- Born: November 20, 1976 (age 48) Paris, France
- Occupation: Co-Founder & Former CEO of Dailymotion
- Website: www.dailymotion.com

= Benjamin Bejbaum =

French entrepreneur (born 1976)

Benjamin Bejbaum is a French entrepreneur and computer programmer, who is particularly known for being co-founder of Dailymotion video-sharing site with Olivier Poitrey. He was the CEO of the company. During that time, he was responsible for the strategy of the start-up.

==Life and education==
Bejbaum was born into a Jewish immigrant family on November 20, 1976, in Paris. His father was from Poland and his mother from Tunisia. He attended Gérard de Nerval High School, Luzarches (Val-d'Oise).

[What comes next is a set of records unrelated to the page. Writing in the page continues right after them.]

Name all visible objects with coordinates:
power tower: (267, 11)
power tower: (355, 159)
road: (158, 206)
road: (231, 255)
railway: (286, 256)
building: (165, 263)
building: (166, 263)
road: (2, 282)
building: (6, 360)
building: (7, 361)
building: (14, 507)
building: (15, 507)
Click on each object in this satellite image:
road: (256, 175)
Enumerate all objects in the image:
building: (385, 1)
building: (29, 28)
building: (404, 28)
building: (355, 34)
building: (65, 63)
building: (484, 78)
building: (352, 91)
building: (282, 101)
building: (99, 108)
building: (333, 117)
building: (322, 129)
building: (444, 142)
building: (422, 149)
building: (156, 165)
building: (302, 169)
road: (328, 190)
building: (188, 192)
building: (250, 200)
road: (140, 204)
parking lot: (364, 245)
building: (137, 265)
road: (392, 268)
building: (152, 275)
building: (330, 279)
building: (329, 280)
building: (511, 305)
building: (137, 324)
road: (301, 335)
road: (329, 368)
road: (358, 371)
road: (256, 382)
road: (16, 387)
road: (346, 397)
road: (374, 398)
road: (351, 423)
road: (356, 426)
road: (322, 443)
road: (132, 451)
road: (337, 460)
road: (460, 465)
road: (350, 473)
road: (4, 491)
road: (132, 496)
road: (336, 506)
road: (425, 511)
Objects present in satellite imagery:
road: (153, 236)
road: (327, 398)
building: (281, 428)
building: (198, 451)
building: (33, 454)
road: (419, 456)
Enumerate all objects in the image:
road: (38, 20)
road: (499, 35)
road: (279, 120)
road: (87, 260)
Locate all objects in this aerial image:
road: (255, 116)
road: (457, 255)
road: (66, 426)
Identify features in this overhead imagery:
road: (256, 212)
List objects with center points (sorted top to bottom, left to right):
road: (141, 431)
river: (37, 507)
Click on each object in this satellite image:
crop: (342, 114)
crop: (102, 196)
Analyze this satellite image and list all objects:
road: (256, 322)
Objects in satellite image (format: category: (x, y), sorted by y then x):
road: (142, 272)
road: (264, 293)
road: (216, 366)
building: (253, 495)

He then enrolled at the university in Villetaneuse (Seine-Saint-Denis) to study applied mathematics and information sciences.

== DailyMotion ==
In March 2005, Bejbaum founded Dailymotion, along with Olivier Poitrey. A year later, the video site got $9.5 million from Atlas Ventures and Partech International a year later. After hiring Zaleski from QXL as executive chairman, he got $34 million led by Adventure Partners and AGF Private Equity in August 2007.

In December 2008, Benjamin Bejbaum left the day-to-day operations at the company while Mark Zalesky took his position. After that, he continued on the board of the start-up.